Como é claro, este conjunto de informações é insuficiente para tentar explicar de que forma se transformou o cotidiano dos grupos Muisca da Sabana de Bogotá na segunda metade do século XVI. O silêncio é ainda maior relativamente a artefatos pertencentes a esta fase de transição, muitos dos quais seriam de fácil identificação já que eventualmente devem incluir novos materiais como o ferro, o vidro ou o osso de animais de origem europeia.
No entanto, há alguns registros arqueológicos que permitem nos aproximar da forma como os novos objetos foram integrados na cultura material dos indígenas. Um deles se encontra em Pisba, Boyacá, no limite entre o território Muisca e o território U’Wa.
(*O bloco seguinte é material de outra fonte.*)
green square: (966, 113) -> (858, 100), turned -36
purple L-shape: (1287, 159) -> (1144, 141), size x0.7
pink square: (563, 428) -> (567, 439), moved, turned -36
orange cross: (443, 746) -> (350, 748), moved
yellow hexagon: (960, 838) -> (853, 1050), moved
Trata-se de contas em vidro inseridas em um canudo para o consumo de coca, conjunto que fazia parte do espólio de uma múmia (CARDALE, 1981b). Os tecidos que envolviam o corpo eram tanto de algodão quanto de lã de ovino (CARDENAS, 1990).
Na Sabana de Bogotá também há um exemplo claro da integração de elementos de origem europeia na cultura material dos Muiscas. Trata-se do santuário localizado no antigo cacicado de Bogotá, em Madrid, referido na seção 2.3.3. Na estrutura em terra foram encontrados chifres e ossos de bovídeo depositados em vários de seus nichos (o autor não especifica o número e a localização exata) e fragmentos de cerâmica vidrada (também não sabemos detalhes sobre a tipologia, formas, número e localização exata), para além de se ter encontrado em um dos canais transversais um par de dados elaborados em osso, cerâmica vidrada e dentes e ossos de cavalo (RODRÍGUEZ CUENCA; CIFUENTES, 2005). Uma amostra de sedimento do canal, associado
a ossos de bovino, foi datado em 1590 +/-40 (data sem calibrar) (RODRÍGUEZ CUENCA, 2011, p. 64).
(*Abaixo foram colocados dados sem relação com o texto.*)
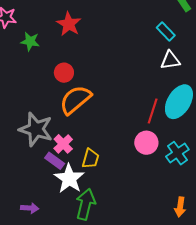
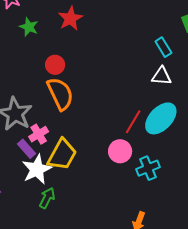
orange semicircle: (75, 100) -> (60, 94), turned 92
yellow trapezoid: (91, 159) -> (62, 155), size x1.6
green arrow: (86, 204) -> (47, 198), size x0.7

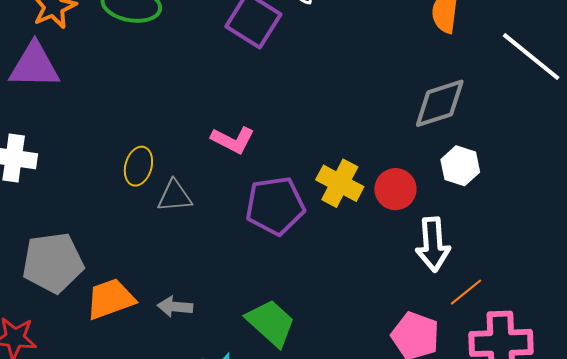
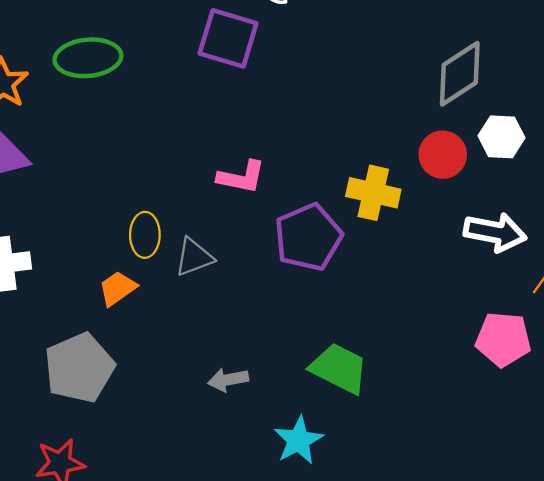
red circle: (395, 189) -> (443, 155), moved
white arrow: (433, 244) -> (495, 232), turned -60
orange trapezoid: (110, 299) -> (118, 288), moved, size x0.7

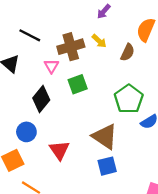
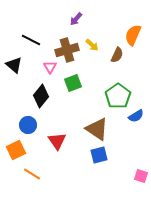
purple arrow: (104, 11) -> (76, 19), moved

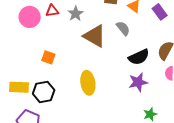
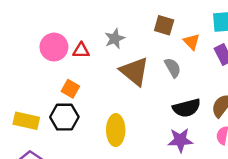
red triangle: (52, 11) -> (81, 50), moved
pink circle: (30, 17) -> (54, 47), moved
black hexagon: (44, 92) -> (64, 117), moved

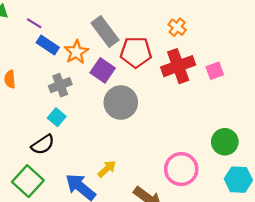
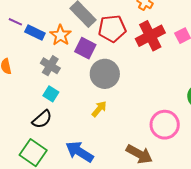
purple line: (34, 23) -> (15, 22), moved
gray cross: (60, 85) -> (50, 66), turned -30
yellow arrow: (107, 169) -> (99, 109), moved

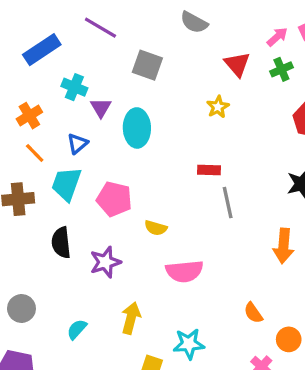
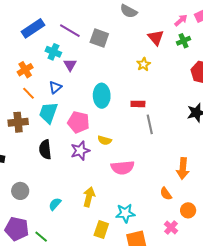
purple line: (100, 28) -> (70, 31), moved
cyan ellipse: (137, 128) -> (102, 96), moved
orange arrow: (283, 246) -> (183, 168), moved
purple star: (105, 262) -> (80, 151), moved

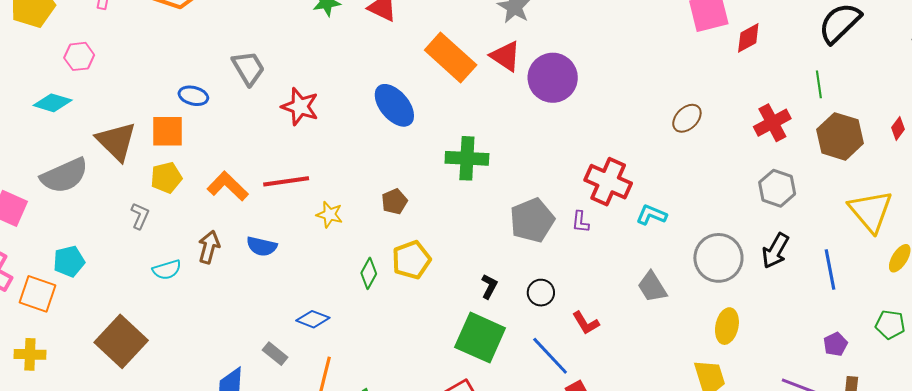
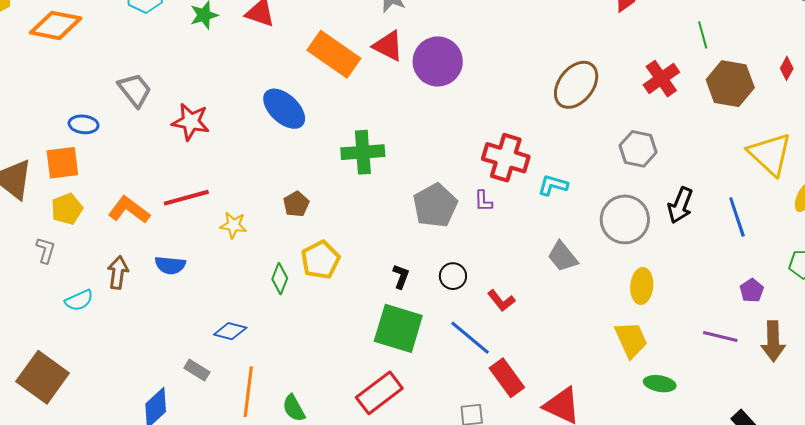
brown ellipse: (687, 118) -> (576, 85), size x1.6
gray hexagon: (777, 188) -> (638, 149), moved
Dos fragmentos de informação coletada aqui e ali podemos inferir provisoriamente que a cultura material do período colonial evidencia mudanças na forma de organização espacial, com diminuição da população e o abandono de povoados do Muisca Tardío exprimidos na diminuição ou ausência de cerâmicas coloniais. As mudanças no tipo de louça fabricada pelos Muiscas na fase pós-conquista, que se identificou em Samacá poderia estar representando uma situação que foi geral para o resto do território Muisca. A inclusão de novos alimentos na dieta dos indígenas deveu estimular estas transformações. Por outro lado, o achado de oferendas tipicamente coloniais em um santuário localizado na área que deveu pertencer ao Cercado de El Zipa de Bogotá, mostra as persistências na estruturação do espaço sagrado, pelo menos ao longo do século XVI59.
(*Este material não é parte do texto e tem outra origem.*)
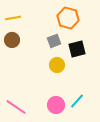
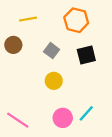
yellow line: (13, 18) -> (28, 19), moved
gray square: (54, 41) -> (52, 51), moved, turned -32
yellow circle: (57, 65) -> (54, 81), moved

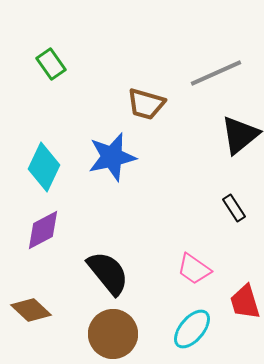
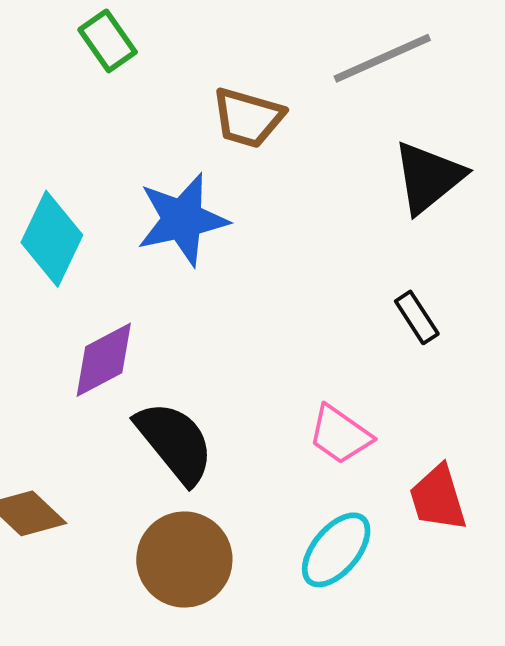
green rectangle: (51, 64) -> (108, 41), moved
purple diamond: (43, 230) -> (104, 360), moved

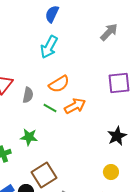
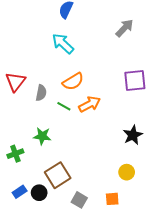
cyan arrow: (49, 47) -> (63, 43), turned 105

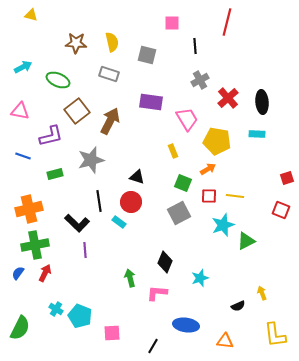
Um último dado fornecido pela arqueologia sugeriria uma continuidade durante o período colonial na forma de cultivar a terra, através do uso de camellones. As escavações feitas em Suba, nos sítios La Filomena e Guaymaral, deram como resultado uma ocupação contínua do território de mais de 2500 anos (BOADA, 2006). A data mais recente, obtida do testemunho tirado do perfil de um camellòn em La Filomena é de 1767 +/- 40 DC (GX – 30237, Cal), associado ao pólen de milho, colocando a questão de se de fato houve sobrevivências do sistema hidráulico dois séculos após a colonização ou se estamos perante sobrevivências isoladas das formas tradicionais de cultivar.